In the spring of 2008, I was the recipient of a "thank you" like I had never received before. I was deploying to CENTCOM and had missed my connection in Baltimore. As a result, I was diverted to Atlanta to catch a rotator to Kuwait. It was a typical hectic day at Hartsfield-Jackson International Airport, the world's busiest passenger airport. Those of us waiting for the flight were directed to meet at the USO and prepare to move as a single group through security to our gate. To my surprise, as our gaggle readied to move out, an announcement came over the loudspeaker. "Ladies and gentlemen, just wanted to let you know that these men and women are all on their way to the Middle East." The next thing that happened stunned me. All traffic in the terminal stopped and people rose to their feet in applause. I've never felt so humbled and so proud to serve. It was a touching way for those folks to say a simple "thank you" to all of us for something we all volunteered to do. I tell you, it had a huge impact on me. The simple words "thank you" go a long, long way.

So, with the power of a "thank you" in mind and with the spirit of Thanksgiving still so close at hand, I'd like to send some "thank you" messages out to some ordinary people who do extraordinary things in our wing and around our base every single day.

"Thank you" to Miss Lena, the hardest working building custodian I've ever met. Lena takes great pride in her work and is already diligently at her tasks before a lot of folks even make it to work in the morning. She works without complaint, despite the fact that her job is never completely done. As soon as she's finished vacuuming or taking out the trash, the whole process starts over again. For her positive attitude, friendly smile and incredibly hard work, I say, "Thank you Lena!"

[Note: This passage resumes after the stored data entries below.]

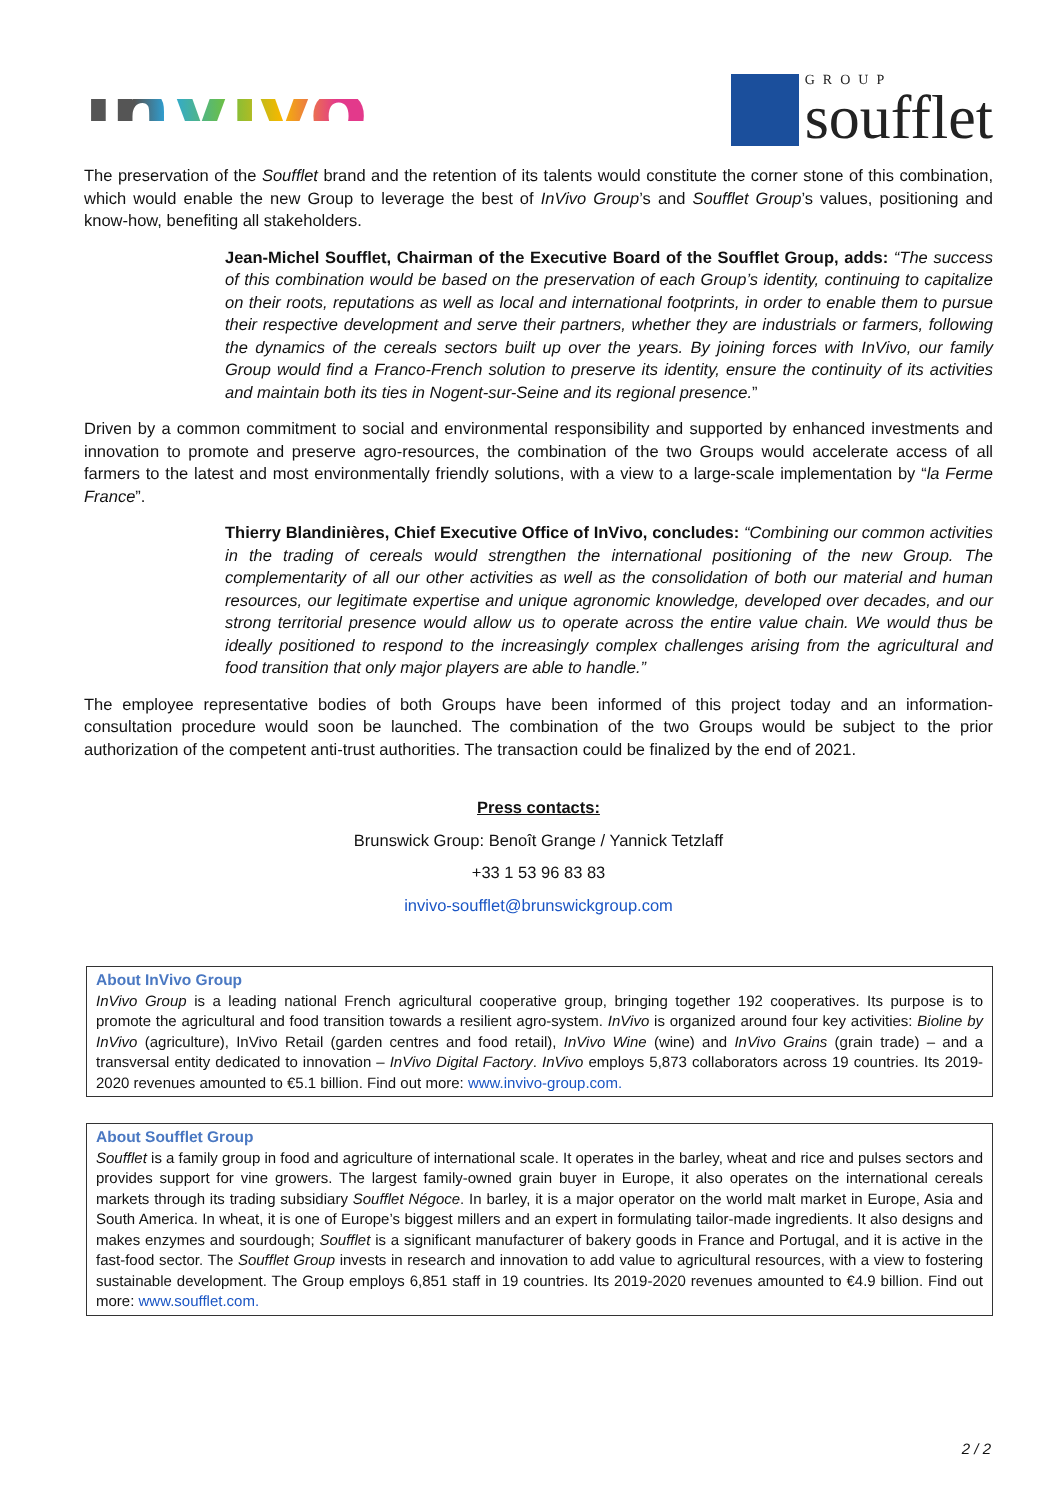inVivo
GROUP
soufflet
The preservation of the Soufflet brand and the retention of its talents would constitute the corner stone of this combination, which would enable the new Group to leverage the best of InVivo Group’s and Soufflet Group’s values, positioning and know-how, benefiting all stakeholders.
Jean-Michel Soufflet, Chairman of the Executive Board of the Soufflet Group, adds: “The success of this combination would be based on the preservation of each Group’s identity, continuing to capitalize on their roots, reputations as well as local and international footprints, in order to enable them to pursue their respective development and serve their partners, whether they are industrials or farmers, following the dynamics of the cereals sectors built up over the years. By joining forces with InVivo, our family Group would find a Franco-French solution to preserve its identity, ensure the continuity of its activities and maintain both its ties in Nogent-sur-Seine and its regional presence.”
Driven by a common commitment to social and environmental responsibility and supported by enhanced investments and innovation to promote and preserve agro-resources, the combination of the two Groups would accelerate access of all farmers to the latest and most environmentally friendly solutions, with a view to a large-scale implementation by “la Ferme France”.
Thierry Blandinières, Chief Executive Office of InVivo, concludes: “Combining our common activities in the trading of cereals would strengthen the international positioning of the new Group. The complementarity of all our other activities as well as the consolidation of both our material and human resources, our legitimate expertise and unique agronomic knowledge, developed over decades, and our strong territorial presence would allow us to operate across the entire value chain. We would thus be ideally positioned to respond to the increasingly complex challenges arising from the agricultural and food transition that only major players are able to handle.”
The employee representative bodies of both Groups have been informed of this project today and an information-consultation procedure would soon be launched. The combination of the two Groups would be subject to the prior authorization of the competent anti-trust authorities. The transaction could be finalized by the end of 2021.
Press contacts:
Brunswick Group: Benoît Grange / Yannick Tetzlaff
+33 1 53 96 83 83
invivo-soufflet@brunswickgroup.com
About InVivo Group
InVivo Group is a leading national French agricultural cooperative group, bringing together 192 cooperatives. Its purpose is to promote the agricultural and food transition towards a resilient agro-system. InVivo is organized around four key activities: Bioline by InVivo (agriculture), InVivo Retail (garden centres and food retail), InVivo Wine (wine) and InVivo Grains (grain trade) – and a transversal entity dedicated to innovation – InVivo Digital Factory. InVivo employs 5,873 collaborators across 19 countries. Its 2019-2020 revenues amounted to €5.1 billion. Find out more: www.invivo-group.com.
About Soufflet Group
Soufflet is a family group in food and agriculture of international scale. It operates in the barley, wheat and rice and pulses sectors and provides support for vine growers. The largest family-owned grain buyer in Europe, it also operates on the international cereals markets through its trading subsidiary Soufflet Négoce. In barley, it is a major operator on the world malt market in Europe, Asia and South America. In wheat, it is one of Europe’s biggest millers and an expert in formulating tailor-made ingredients. It also designs and makes enzymes and sourdough; Soufflet is a significant manufacturer of bakery goods in France and Portugal, and it is active in the fast-food sector. The Soufflet Group invests in research and innovation to add value to agricultural resources, with a view to fostering sustainable development. The Group employs 6,851 staff in 19 countries. Its 2019-2020 revenues amounted to €4.9 billion. Find out more: www.soufflet.com.
2 / 2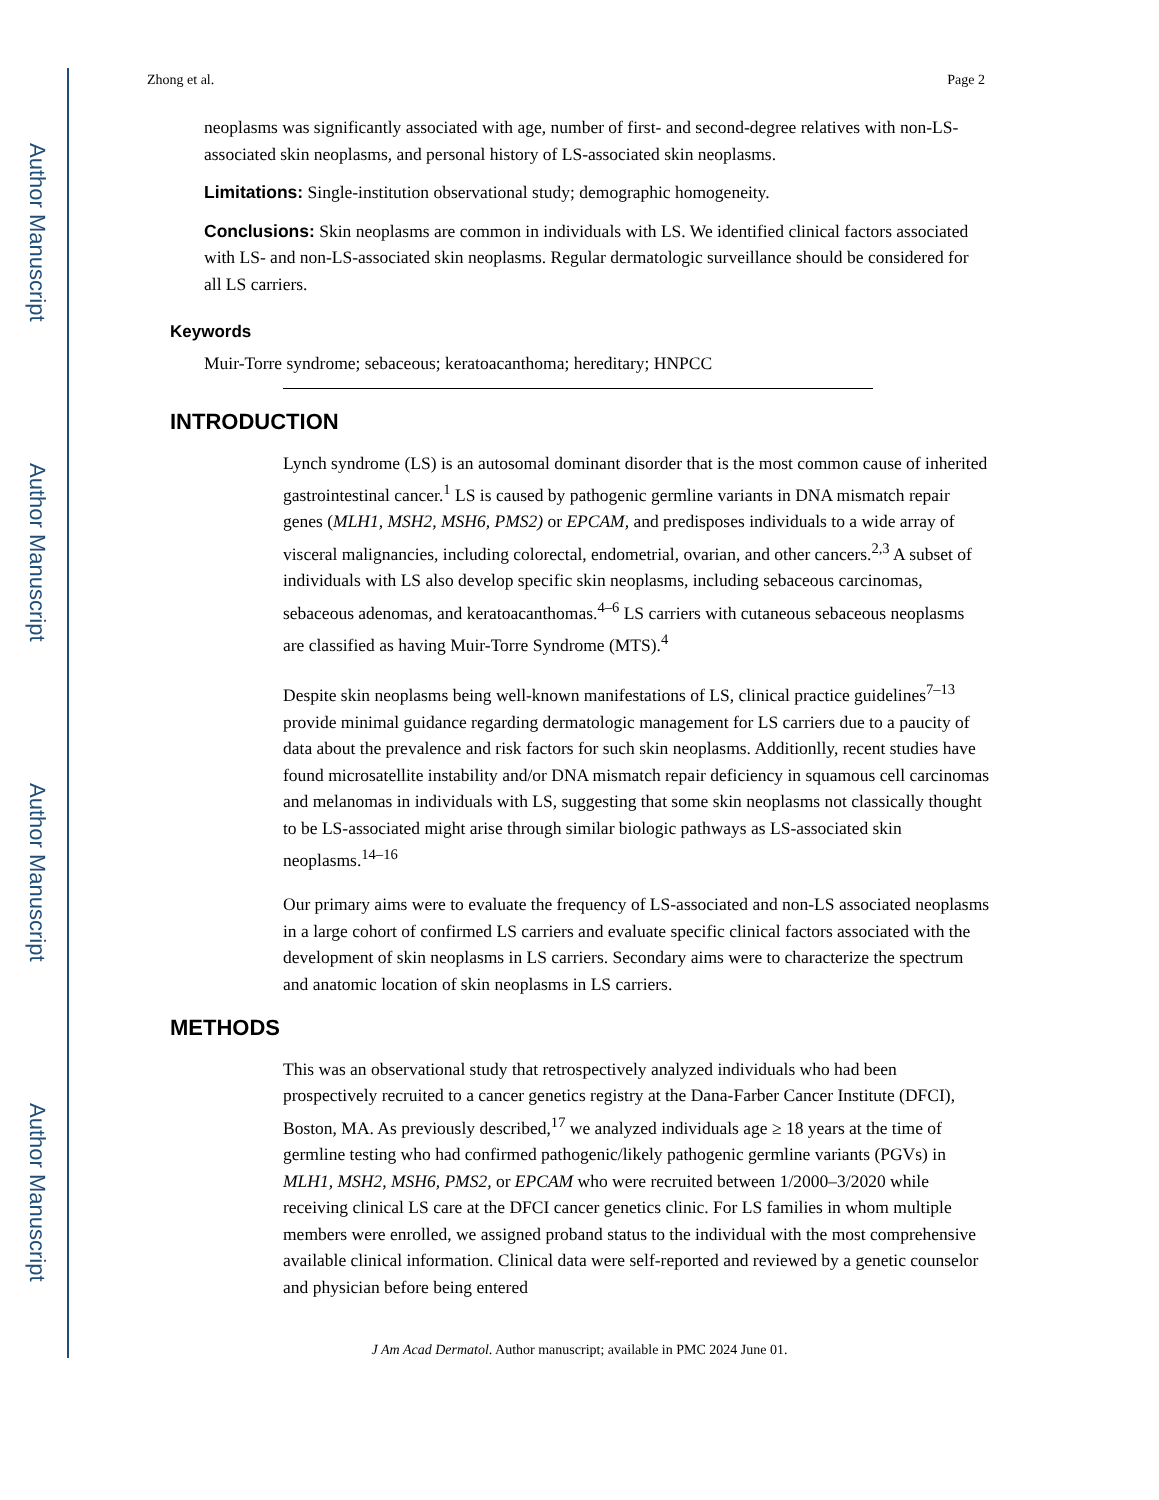Author Manuscript
Author Manuscript
Author Manuscript
Author Manuscript
Zhong et al. Page 2
neoplasms was significantly associated with age, number of first- and second-degree relatives with non-LS-associated skin neoplasms, and personal history of LS-associated skin neoplasms.
Limitations: Single-institution observational study; demographic homogeneity.
Conclusions: Skin neoplasms are common in individuals with LS. We identified clinical factors associated with LS- and non-LS-associated skin neoplasms. Regular dermatologic surveillance should be considered for all LS carriers.
Keywords
Muir-Torre syndrome; sebaceous; keratoacanthoma; hereditary; HNPCC
INTRODUCTION
Lynch syndrome (LS) is an autosomal dominant disorder that is the most common cause of inherited gastrointestinal cancer.<sup>1</sup> LS is caused by pathogenic germline variants in DNA mismatch repair genes (MLH1, MSH2, MSH6, PMS2) or EPCAM, and predisposes individuals to a wide array of visceral malignancies, including colorectal, endometrial, ovarian, and other cancers.<sup>2,3</sup> A subset of individuals with LS also develop specific skin neoplasms, including sebaceous carcinomas, sebaceous adenomas, and keratoacanthomas.<sup>4–6</sup> LS carriers with cutaneous sebaceous neoplasms are classified as having Muir-Torre Syndrome (MTS).<sup>4</sup>
Despite skin neoplasms being well-known manifestations of LS, clinical practice guidelines<sup>7–13</sup> provide minimal guidance regarding dermatologic management for LS carriers due to a paucity of data about the prevalence and risk factors for such skin neoplasms. Additionlly, recent studies have found microsatellite instability and/or DNA mismatch repair deficiency in squamous cell carcinomas and melanomas in individuals with LS, suggesting that some skin neoplasms not classically thought to be LS-associated might arise through similar biologic pathways as LS-associated skin neoplasms.<sup>14–16</sup>
Our primary aims were to evaluate the frequency of LS-associated and non-LS associated neoplasms in a large cohort of confirmed LS carriers and evaluate specific clinical factors associated with the development of skin neoplasms in LS carriers. Secondary aims were to characterize the spectrum and anatomic location of skin neoplasms in LS carriers.
METHODS
This was an observational study that retrospectively analyzed individuals who had been prospectively recruited to a cancer genetics registry at the Dana-Farber Cancer Institute (DFCI), Boston, MA. As previously described,<sup>17</sup> we analyzed individuals age ≥ 18 years at the time of germline testing who had confirmed pathogenic/likely pathogenic germline variants (PGVs) in MLH1, MSH2, MSH6, PMS2, or EPCAM who were recruited between 1/2000–3/2020 while receiving clinical LS care at the DFCI cancer genetics clinic. For LS families in whom multiple members were enrolled, we assigned proband status to the individual with the most comprehensive available clinical information. Clinical data were self-reported and reviewed by a genetic counselor and physician before being entered
J Am Acad Dermatol. Author manuscript; available in PMC 2024 June 01.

To the security forces and civilian Air Force police at the gates, "thank you" for the job you do day-in and day-out. There's nothing glamorous about your job; you're on your feet your entire shift and you maintain your composure even when folks are rude and argumentative. Regardless of the weather or the time of day, you're on the job. You are true professionals and you keep the base safe and secure. Thank you SF professionals! You're a real tribute to Peterson AFB and your profession.

Let me say "thank you" to the best emergency action controllers on the Front Range. The PICC controllers and I talk frequently and at all hours of the day and night. They are the critical link between the activities at our GSUs and the base leadership. If you ever get a chance to stop in and watch them at work, you'll be amazed. They're answering phones, talking to inbound aircraft, responding to emails and tracking operational activities all at the same time. They are patient with my questions and my grogginess in the wee hours of the morning. The 21st Space Wing would not function without our PICC controllers so to all of them I say, "thank you" for helping keep me and the rest of the wing leadership informed.

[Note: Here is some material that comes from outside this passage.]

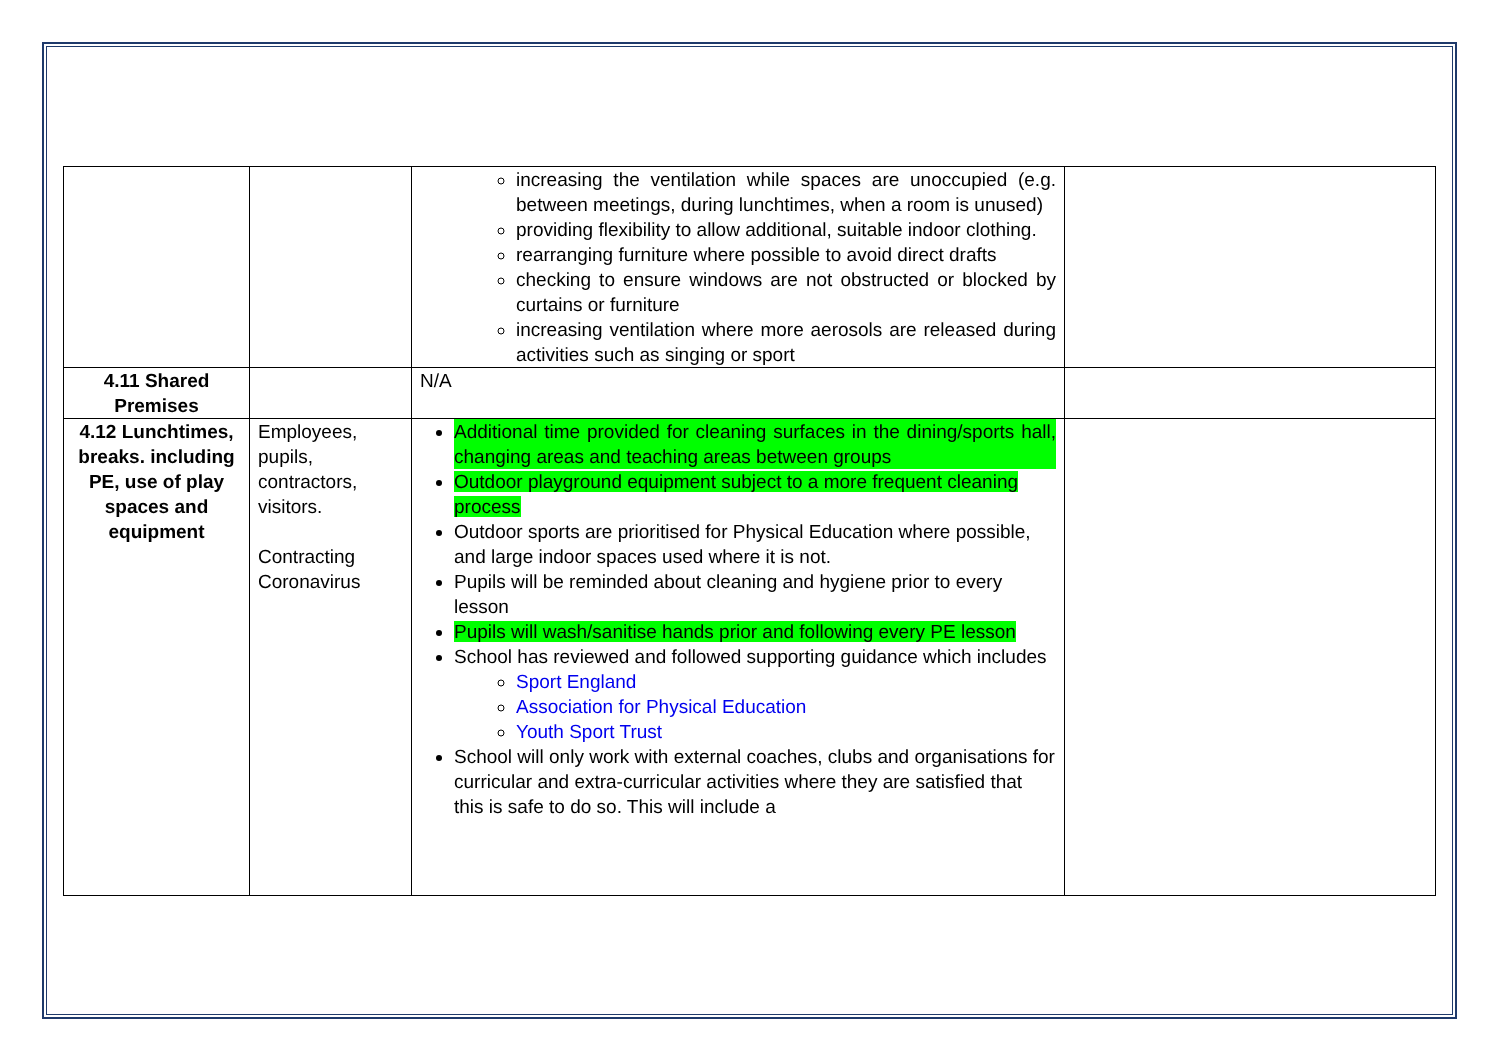| | | increasing the ventilation while spaces are unoccupied (e.g. between meetings, during lunchtimes, when a room is unused) providing flexibility to allow additional, suitable indoor clothing. rearranging furniture where possible to avoid direct drafts checking to ensure windows are not obstructed or blocked by curtains or furniture increasing ventilation where more aerosols are released during activities such as singing or sport | |
| 4.11 Shared Premises | | N/A | |
| 4.12 Lunchtimes, breaks. including PE, use of play spaces and equipment | Employees, pupils, contractors, visitors. Contracting Coronavirus | Additional time provided for cleaning surfaces in the dining/sports hall, changing areas and teaching areas between groups Outdoor playground equipment subject to a more frequent cleaning process Outdoor sports are prioritised for Physical Education where possible, and large indoor spaces used where it is not. Pupils will be reminded about cleaning and hygiene prior to every lesson Pupils will wash/sanitise hands prior and following every PE lesson School has reviewed and followed supporting guidance which includes Sport England Association for Physical Education Youth Sport Trust School will only work with external coaches, clubs and organisations for curricular and extra-curricular activities where they are satisfied that this is safe to do so. This will include a | |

Finally, I want to say "thank you" to the execs and administrative assistants around the wing. Yours are jobs that no one notices when all is right and everyone blames when something goes wrong. You track the calendar, de-conflict appointments, complete staff package after staff package and sacrifice your own time to be at work when your boss needs you there. Your selflessness is second to none. "Thank you" for your contagiously positive attitude every day!

It's easy to be thankful this time of year and there's no doubt we each have much for which we are thankful. Unfortunately, our thankfulness doesn't always translate into a simple "thank you" to the people that make your life a little easier every single day. Maybe these shout outs have made you think of someone who goes about their job every day and without seeking recognition or a pat on the back. I hope you'll each take a few moments in this season of Thanksgiving to say the two easiest words in the English language, "thank you," to the people that do the thankless jobs without complaint. I guarantee it'll make their day and yours as well.